I don’t think any of us are really shocked that our teens are interested in sex and want sex. It’s a normal aspect of adolescence. Although I think the majority of us want our kids to wait until they are physically and emotionally mature enough to start becoming sexually active, I don’t think any of us are naive enough to believe that this will be the case. It’s when you start to read about how the Internet is playing it’s part in shaping how and when and who with our kids explore their sexuality that it becomes really depressing:

”We don’t date; we just hook up,” another girl in L.A. told me. ”Even people who get in a relationship, it usually starts with a hookup.” Which can mean anything from making out to having sex. ”When you have sex with a guy, they want it to be like a porno,” said a 19-year-old girl in New York. ”They want anal and oral right away. Oral is, like, the new kissing.” ”The cum shot in the face is a big thing,” said another girl.

And then there are ”texting relationships,” a disembodied coupling that takes place solely on a screen. It can still become very sexual, often very quickly. ”Guys you know from just, like, having one class together will be like, ”˜Do you like to suck dick?’” said a 17-year-old girl in New York. ”And if you say no, they just move on to the next person.”

”Social media is destroying our lives,” said the girl at the Grove.

”So why don’t you go off it?” I asked.

”Because then we would have no life,” said her friend.

 Laura Beck says on Jezebel that :

In spite of all my pearl clutching, the kids will probably be alright. The embarrassment I feel for them is because I’ve been there, done that. So maybe I’m more embarrassed for teenage me, and the embarrassment just shows that I’ve grown up. I’m okay with that.

And after reading the entire Sales’ article I don’t feel like the kids will be alright. At all. I think that sex is tricky enough to navigate during adolescence , and kids have to worry about pregnancy risks, STD risks, emotional aspects, physical aspects, their own body identity and confidence, and then the whole social media and celebrity culture influences coupled with their exposure to Internet pornography and the entire thing is a giant landmine of fuckery and pressure that those of us with no Internet access while growing up ever had to contend with.

One can’t blame technology for all of this, and I’m not, but I do believe that when it comes to kids and sex and relationships in adolescence, in a a lot of ways it isn’t helping.
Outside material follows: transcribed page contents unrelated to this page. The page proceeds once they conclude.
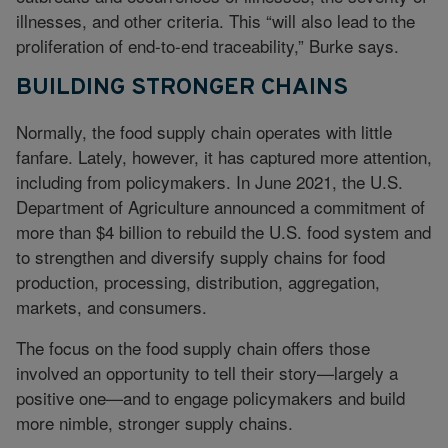
illnesses, and other criteria. This “will also lead to the
proliferation of end-to-end traceability,” Burke says.
BUILDING STRONGER CHAINS
Normally, the food supply chain operates with little
fanfare. Lately, however, it has captured more attention,
including from policymakers. In June 2021, the U.S.
Department of Agriculture announced a commitment of
more than $4 billion to rebuild the U.S. food system and
to strengthen and diversify supply chains for food
production, processing, distribution, aggregation,
markets, and consumers.
The focus on the food supply chain offers those
involved an opportunity to tell their story—largely a
positive one—and to engage policymakers and build
more nimble, stronger supply chains.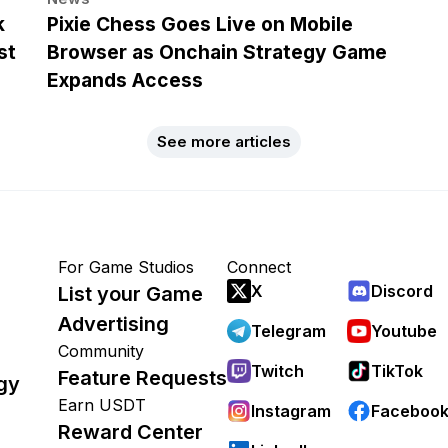
k
Pixie Chess Goes Live on Mobile
st
Browser as Onchain Strategy Game
Expands Access
See more articles
For Game Studios
Connect
X
Discord
List your Game
Advertising
Telegram
Youtube
Community
Twitch
TikTok
Feature Requests
gy
Earn USDT
Instagram
Faceboo
Reward Center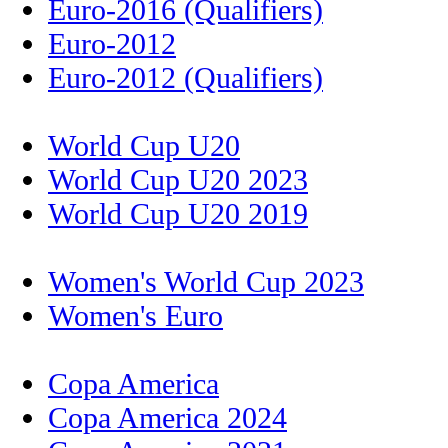
Euro-2016 (Qualifiers)
Euro-2012
Euro-2012 (Qualifiers)
World Cup U20
World Cup U20 2023
World Cup U20 2019
Women's World Cup 2023
Women's Euro
Copa America
Copa America 2024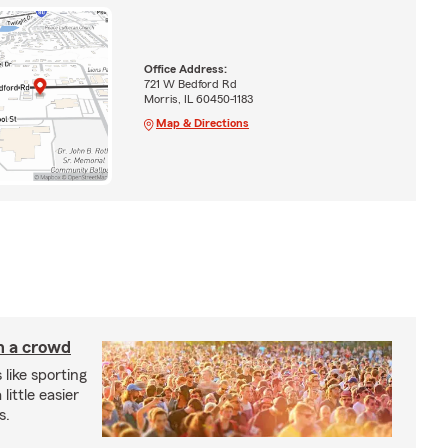
Office Address:
721 W Bedford Rd
Morris, IL 60450-1183
Map & Directions
in a crowd
 like sporting
little easier
s.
Not only do kids and teens have to contend with the emotional and physical aspects of their sexual relationships, when you add the Internet into it and realize that they are posting information about these relationships online, it adds a whole new performance aspect to what should be personal encounters. The added peer pressure about what they should and shouldn’t be doing, how they should and shouldn’t be looking and how they should and shouldn’t be hooking up complicates teen sexuality even more than it is already complicated.

Things have changed since I was a teen. If I or one of my peers engaged in sexual activity at the most it was gossiped about. Maybe it was written on a bathroom wall in high school. Maybe I took my cues on how to be more sexually attractive from MTV music videos or what I saw on the covers of my mom’s Cosmopolitan magazines. I don’t remember encountering porn until I was almost 20. Now it’s that teens are meeting their partners online, getting sexual tips online, sharing their most intimate photos online and having their entire sexual experiences shared online. I can see the benefits of kids getting information about birth control and sexual health in the privacy of their computers as a fantastic thing. I can see being able to discuss their fears and frustrations anonymously with kids their own age as a positive thing. I know there are many benefits to this brave new Internet world, I’m just not sure that its  influence on our kids sexuality in regard to how they mature sexually is one of them.